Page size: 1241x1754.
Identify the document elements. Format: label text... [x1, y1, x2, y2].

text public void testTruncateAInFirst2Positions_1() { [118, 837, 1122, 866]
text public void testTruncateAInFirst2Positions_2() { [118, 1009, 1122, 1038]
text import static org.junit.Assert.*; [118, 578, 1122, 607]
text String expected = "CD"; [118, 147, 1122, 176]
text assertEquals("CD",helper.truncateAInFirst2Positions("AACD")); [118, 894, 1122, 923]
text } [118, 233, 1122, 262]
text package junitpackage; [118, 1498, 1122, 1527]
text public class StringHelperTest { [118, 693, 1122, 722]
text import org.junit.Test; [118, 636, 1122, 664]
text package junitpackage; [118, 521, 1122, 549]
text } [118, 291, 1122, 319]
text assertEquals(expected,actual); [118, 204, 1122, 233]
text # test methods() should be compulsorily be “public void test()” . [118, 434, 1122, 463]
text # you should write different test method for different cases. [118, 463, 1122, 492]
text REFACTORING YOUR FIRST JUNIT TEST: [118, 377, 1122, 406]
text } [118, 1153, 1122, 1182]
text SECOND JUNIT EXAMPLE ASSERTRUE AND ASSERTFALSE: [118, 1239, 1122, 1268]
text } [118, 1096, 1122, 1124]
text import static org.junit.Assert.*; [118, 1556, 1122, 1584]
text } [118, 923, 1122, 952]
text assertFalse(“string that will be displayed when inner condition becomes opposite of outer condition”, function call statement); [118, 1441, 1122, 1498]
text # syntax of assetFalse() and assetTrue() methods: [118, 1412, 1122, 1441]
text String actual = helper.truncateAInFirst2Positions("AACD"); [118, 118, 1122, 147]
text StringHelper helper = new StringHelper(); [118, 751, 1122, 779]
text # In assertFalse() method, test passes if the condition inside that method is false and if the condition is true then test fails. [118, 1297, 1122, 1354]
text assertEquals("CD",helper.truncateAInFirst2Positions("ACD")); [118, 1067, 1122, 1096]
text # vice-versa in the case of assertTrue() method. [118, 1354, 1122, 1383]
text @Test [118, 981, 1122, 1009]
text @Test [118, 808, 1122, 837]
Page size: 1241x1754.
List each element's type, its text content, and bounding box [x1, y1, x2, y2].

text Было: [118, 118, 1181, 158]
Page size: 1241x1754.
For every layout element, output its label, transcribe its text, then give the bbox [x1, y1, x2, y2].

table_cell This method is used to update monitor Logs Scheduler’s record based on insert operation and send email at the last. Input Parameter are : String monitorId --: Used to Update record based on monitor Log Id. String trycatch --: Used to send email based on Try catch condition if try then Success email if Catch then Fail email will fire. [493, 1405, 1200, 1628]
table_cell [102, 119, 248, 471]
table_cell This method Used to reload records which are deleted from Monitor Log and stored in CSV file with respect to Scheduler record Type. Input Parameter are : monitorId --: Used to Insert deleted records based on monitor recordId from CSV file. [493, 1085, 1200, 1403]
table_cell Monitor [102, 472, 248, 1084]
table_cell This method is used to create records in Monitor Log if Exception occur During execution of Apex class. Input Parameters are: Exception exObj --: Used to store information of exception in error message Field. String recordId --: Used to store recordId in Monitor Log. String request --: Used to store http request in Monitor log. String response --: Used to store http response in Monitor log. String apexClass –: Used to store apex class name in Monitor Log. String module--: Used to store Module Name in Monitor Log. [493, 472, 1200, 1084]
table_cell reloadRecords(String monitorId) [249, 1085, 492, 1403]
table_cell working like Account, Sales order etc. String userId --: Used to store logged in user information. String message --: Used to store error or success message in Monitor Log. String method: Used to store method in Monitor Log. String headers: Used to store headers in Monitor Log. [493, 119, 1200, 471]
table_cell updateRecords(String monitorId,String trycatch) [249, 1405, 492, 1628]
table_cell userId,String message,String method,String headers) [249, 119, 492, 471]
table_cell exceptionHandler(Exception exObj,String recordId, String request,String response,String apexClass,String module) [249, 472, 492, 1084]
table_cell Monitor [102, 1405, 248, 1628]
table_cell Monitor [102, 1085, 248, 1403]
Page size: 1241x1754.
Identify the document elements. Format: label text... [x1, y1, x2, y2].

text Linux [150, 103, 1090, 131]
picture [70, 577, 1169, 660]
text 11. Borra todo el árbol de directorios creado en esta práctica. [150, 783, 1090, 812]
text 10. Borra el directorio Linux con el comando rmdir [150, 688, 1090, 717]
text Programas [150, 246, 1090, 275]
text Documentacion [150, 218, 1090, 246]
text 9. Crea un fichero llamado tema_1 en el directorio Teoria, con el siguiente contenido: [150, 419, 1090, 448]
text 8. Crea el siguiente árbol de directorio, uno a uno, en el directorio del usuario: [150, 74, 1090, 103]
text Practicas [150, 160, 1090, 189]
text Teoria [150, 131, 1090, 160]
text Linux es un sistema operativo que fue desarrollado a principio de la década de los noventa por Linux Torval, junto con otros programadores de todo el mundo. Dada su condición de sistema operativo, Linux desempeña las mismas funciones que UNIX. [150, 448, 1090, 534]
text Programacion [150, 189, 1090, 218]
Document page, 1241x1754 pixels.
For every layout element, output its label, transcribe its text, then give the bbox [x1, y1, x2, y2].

■ **PROBLEM TO SOLVE**:
Write out the records above line for line, without changing anything.

■ **SOLUTION TO THE PROBLEM**:
Page size: 1241x1754.
Identify the document elements. Format: label text... [x1, y1, x2, y2].

text public void testTruncateAInFirst2Positions_1() { [118, 837, 1122, 866]
text public void testTruncateAInFirst2Positions_2() { [118, 1009, 1122, 1038]
text import static org.junit.Assert.*; [118, 578, 1122, 607]
text String expected = "CD"; [118, 147, 1122, 176]
text assertEquals("CD",helper.truncateAInFirst2Positions("AACD")); [118, 894, 1122, 923]
text } [118, 233, 1122, 262]
text package junitpackage; [118, 1498, 1122, 1527]
text public class StringHelperTest { [118, 693, 1122, 722]
text import org.junit.Test; [118, 636, 1122, 664]
text package junitpackage; [118, 521, 1122, 549]
text } [118, 291, 1122, 319]
text assertEquals(expected,actual); [118, 204, 1122, 233]
text # test methods() should be compulsorily be “public void test()” . [118, 434, 1122, 463]
text # you should write different test method for different cases. [118, 463, 1122, 492]
text REFACTORING YOUR FIRST JUNIT TEST: [118, 377, 1122, 406]
text } [118, 1153, 1122, 1182]
text SECOND JUNIT EXAMPLE ASSERTRUE AND ASSERTFALSE: [118, 1239, 1122, 1268]
text } [118, 1096, 1122, 1124]
text import static org.junit.Assert.*; [118, 1556, 1122, 1584]
text } [118, 923, 1122, 952]
text assertFalse(“string that will be displayed when inner condition becomes opposite of outer condition”, function call statement); [118, 1441, 1122, 1498]
text # syntax of assetFalse() and assetTrue() methods: [118, 1412, 1122, 1441]
text String actual = helper.truncateAInFirst2Positions("AACD"); [118, 118, 1122, 147]
text StringHelper helper = new StringHelper(); [118, 751, 1122, 779]
text # In assertFalse() method, test passes if the condition inside that method is false and if the condition is true then test fails. [118, 1297, 1122, 1354]
text assertEquals("CD",helper.truncateAInFirst2Positions("ACD")); [118, 1067, 1122, 1096]
text # vice-versa in the case of assertTrue() method. [118, 1354, 1122, 1383]
text @Test [118, 981, 1122, 1009]
text @Test [118, 808, 1122, 837]
Page size: 1241x1754.
List each element's type, its text content, and bounding box [x1, y1, x2, y2].

text Было: [118, 118, 1181, 158]
Page size: 1241x1754.
For every layout element, output its label, transcribe its text, then give the bbox [x1, y1, x2, y2].

table_cell This method is used to update monitor Logs Scheduler’s record based on insert operation and send email at the last. Input Parameter are : String monitorId --: Used to Update record based on monitor Log Id. String trycatch --: Used to send email based on Try catch condition if try then Success email if Catch then Fail email will fire. [493, 1405, 1200, 1628]
table_cell [102, 119, 248, 471]
table_cell This method Used to reload records which are deleted from Monitor Log and stored in CSV file with respect to Scheduler record Type. Input Parameter are : monitorId --: Used to Insert deleted records based on monitor recordId from CSV file. [493, 1085, 1200, 1403]
table_cell Monitor [102, 472, 248, 1084]
table_cell This method is used to create records in Monitor Log if Exception occur During execution of Apex class. Input Parameters are: Exception exObj --: Used to store information of exception in error message Field. String recordId --: Used to store recordId in Monitor Log. String request --: Used to store http request in Monitor log. String response --: Used to store http response in Monitor log. String apexClass –: Used to store apex class name in Monitor Log. String module--: Used to store Module Name in Monitor Log. [493, 472, 1200, 1084]
table_cell reloadRecords(String monitorId) [249, 1085, 492, 1403]
table_cell working like Account, Sales order etc. String userId --: Used to store logged in user information. String message --: Used to store error or success message in Monitor Log. String method: Used to store method in Monitor Log. String headers: Used to store headers in Monitor Log. [493, 119, 1200, 471]
table_cell updateRecords(String monitorId,String trycatch) [249, 1405, 492, 1628]
table_cell userId,String message,String method,String headers) [249, 119, 492, 471]
table_cell exceptionHandler(Exception exObj,String recordId, String request,String response,String apexClass,String module) [249, 472, 492, 1084]
table_cell Monitor [102, 1405, 248, 1628]
table_cell Monitor [102, 1085, 248, 1403]
Page size: 1241x1754.
Identify the document elements. Format: label text... [x1, y1, x2, y2].

text Linux [150, 103, 1090, 131]
picture [70, 577, 1169, 660]
text 11. Borra todo el árbol de directorios creado en esta práctica. [150, 783, 1090, 812]
text 10. Borra el directorio Linux con el comando rmdir [150, 688, 1090, 717]
text Programas [150, 246, 1090, 275]
text Documentacion [150, 218, 1090, 246]
text 9. Crea un fichero llamado tema_1 en el directorio Teoria, con el siguiente contenido: [150, 419, 1090, 448]
text 8. Crea el siguiente árbol de directorio, uno a uno, en el directorio del usuario: [150, 74, 1090, 103]
text Practicas [150, 160, 1090, 189]
text Teoria [150, 131, 1090, 160]
text Linux es un sistema operativo que fue desarrollado a principio de la década de los noventa por Linux Torval, junto con otros programadores de todo el mundo. Dada su condición de sistema operativo, Linux desempeña las mismas funciones que UNIX. [150, 448, 1090, 534]
text Programacion [150, 189, 1090, 218]
Document page, 1241x1754 pixels.
For every layout element, output its label, transcribe its text, then give the bbox [x1, y1, x2, y2].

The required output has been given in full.